BTN.com staff, August 15, 2015
When it comes to addiction, the road to recovery is hardly a smooth one. People who try to end their substance abuse and dependency often find it a long and bumpy ride, with detours and wrong turns along the way.
Brandi Spaulding, a psychology intern at Ohio State's Wexner Medical Center, is determined to make that road smoother and straighter, and she's received valuable assistance from some tech-savvy OSU undergraduates to do just that.
Spaulding, a doctoral candidate at Walden University in Minneapolis who's finishing her dissertation on postpartum depression, collaborated with a handful of computer science majors to develop a mobile app designed to keep recovering addicts on the right track during their darkest moments.
"I wanted something to use for patients to lower re-admission rates to detox centers," Spaulding explained. "When I got the idea [for the app], somebody suggested I go to the computer science department."
Called the Squirrel Smart Recovery app, it acts as a virtual "signal flare," allowing users to connect with counselors, family members, friends and other members of their support network quickly when they're feeling most vulnerable. She said the app can be set up to provide daily updates to as many as 10 contacts in their support circle.

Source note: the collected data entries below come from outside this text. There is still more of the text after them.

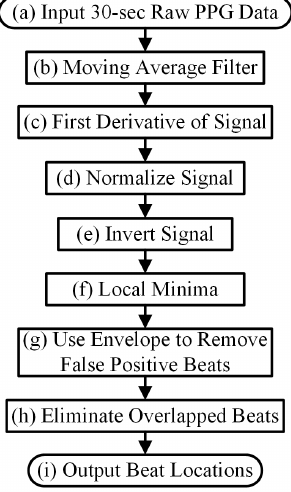
Figure 2. Flowchart of the WEPD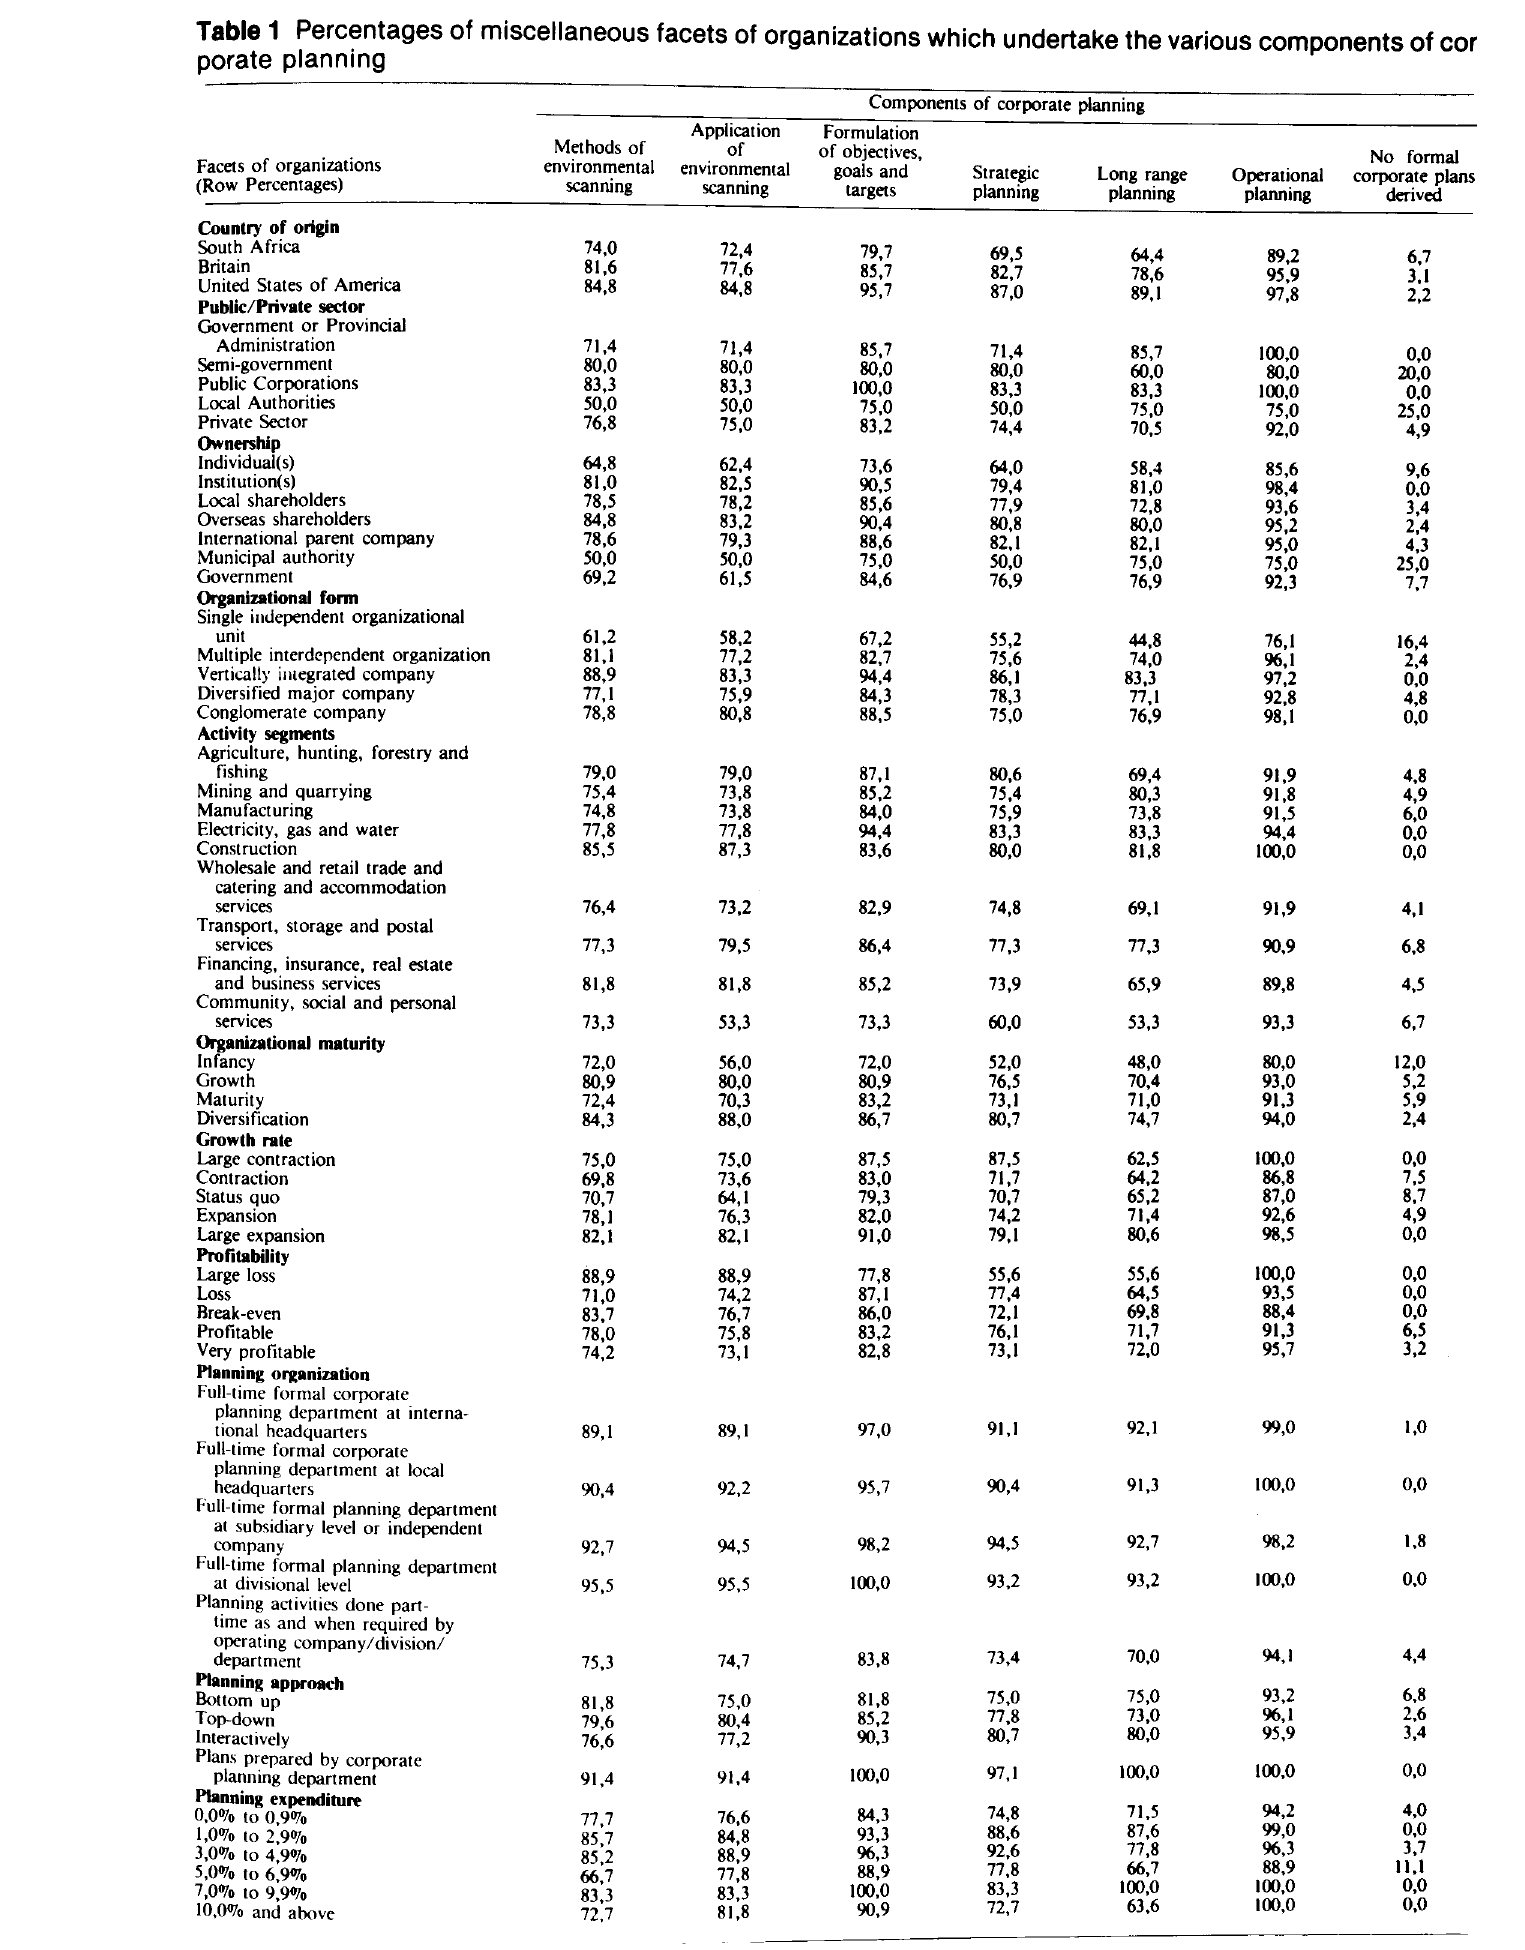
corporate plans (Row Percentages)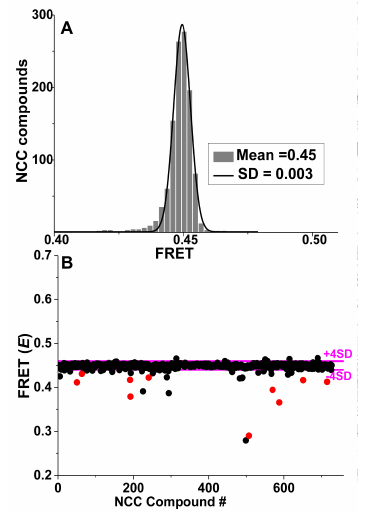
Figure 5. Time-resolved fluorescence resonance energy transfer (TR-FRET) based HTS of National clinical collection (NCC) library for compounds that modulate actin-ANT FRET. ( A ) Histogram plots of all NCC library compounds after removal of fluorescent compounds show an average FRET efficiency of 0.45 ± 0.003. ( B ) FRET from a representative NCC screen with “Hit” threshold (>4 SD of mean) indicated by magenta lines. Reproducible “Hits” from triplicate screens are shown in red. Adapted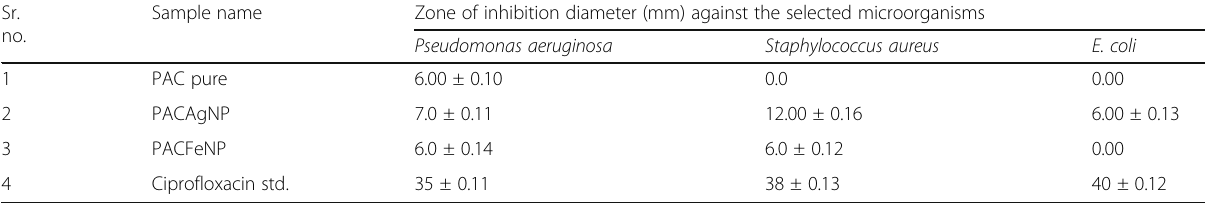
Table 1 Results of antibacterial activity of PAC, PACAgNP, and PACFeNP against selected microbial strains Sr.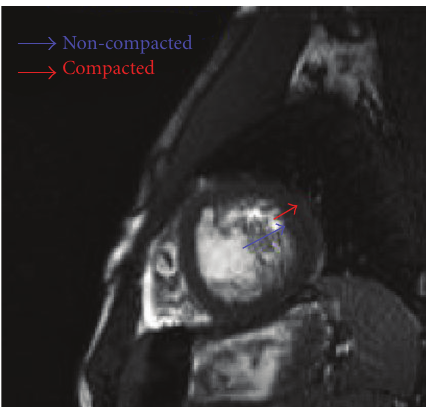
Figure 3: CMR measurements of the compacted (8mm) and non- compacted (21 mm) layers of the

"It can be personalized so people can set it up based on their needs, whether it's alcohol, crack, food, heroin," she added. "The app can check moods, cravings and stress levels."

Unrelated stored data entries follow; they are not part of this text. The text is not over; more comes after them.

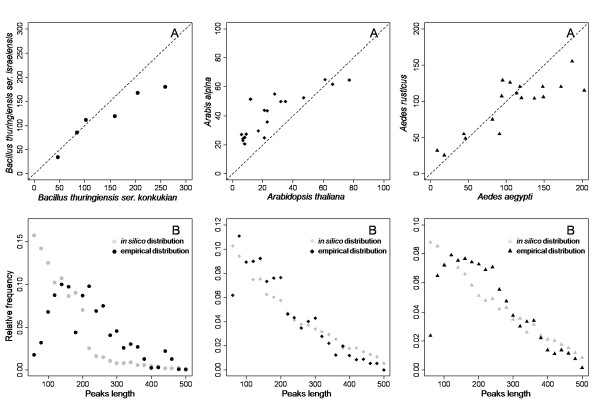
In silico AFLPs obtained on model species vs. empirical AFLPs obtained on related non-model species. A) Comparison between numbers of peaks per profile obtained for model and non-model species. B) AFLP peak length distribution obtained in silico and empirically. Peaks were grouped by classes of 20 bp-length. Symbols ● corresponded to bacteria species, ◆ to plant species and ▲ to insect species.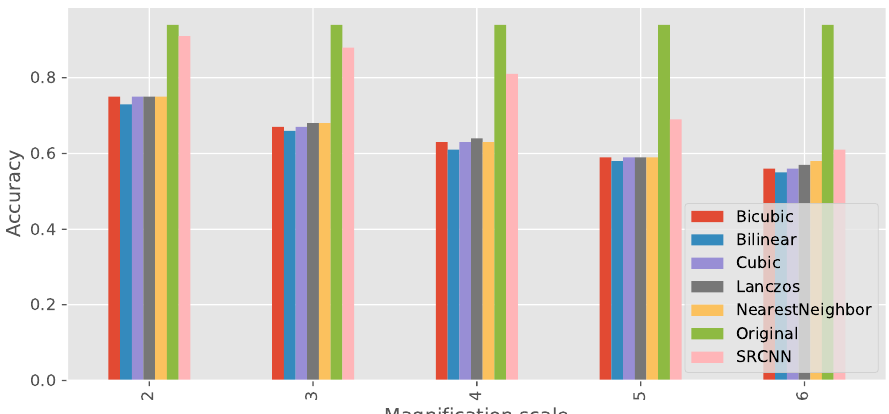
Figure 4. Accuracy of disease classification using high-resolution, low-resolution, and super-resolution images at different magnification scales.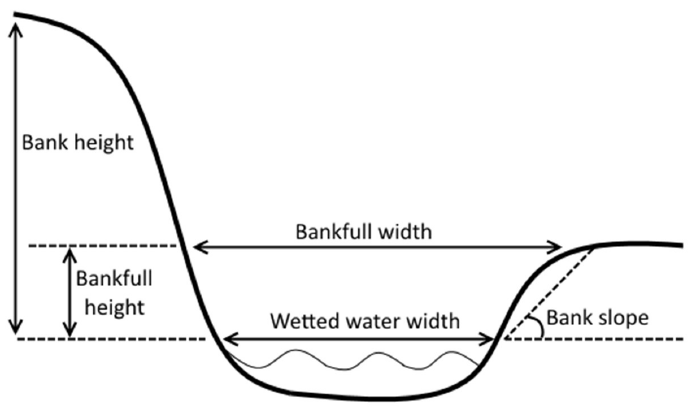
Figure 6. Schematic diagram showing the hydromorphological measures estimated at cross-section level with the proposed Structure-from-Motion framework. A full description of each measure can be found in Table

The app, which still is in development for iPhone use, has been available on the Google Play store since May 6. According to Spaulding, it's had between 500 and 1,000 downloads since its debut. Those may not be Angry Birds numbers, but they're impressive given the audience.
"I'm flabbergasted, really," Spaulding said. "The success has been unreal. I never dreamed of having an app that would take off the way it has."
[btn-post-package]One of the next steps in the development of the app is GPS technology that will enable members of a support group to know when someone in recovery is near a "trigger" location associated with addiction. Related apps that specialize in specific illnesses such as post-traumatic stress disorder (PTSD) also are being considered.
Spaulding credited five Ohio State undergraduate computer science majors with providing the technical know-how to make the Squirrel Smart Recovery app leap off the drawing board and onto touchscreens. She said Joseph Hunt, Anhminh Nguyen, Gauri Mishra, Jon Ruben and Suhas Gudhe completed work on the app as a senior capstone project before graduating.
"It was amazing," Spaulding said of the app development process. "They were smart professionals, accommodating and worked well as a team. I was very fortunate to work with them and supervise them."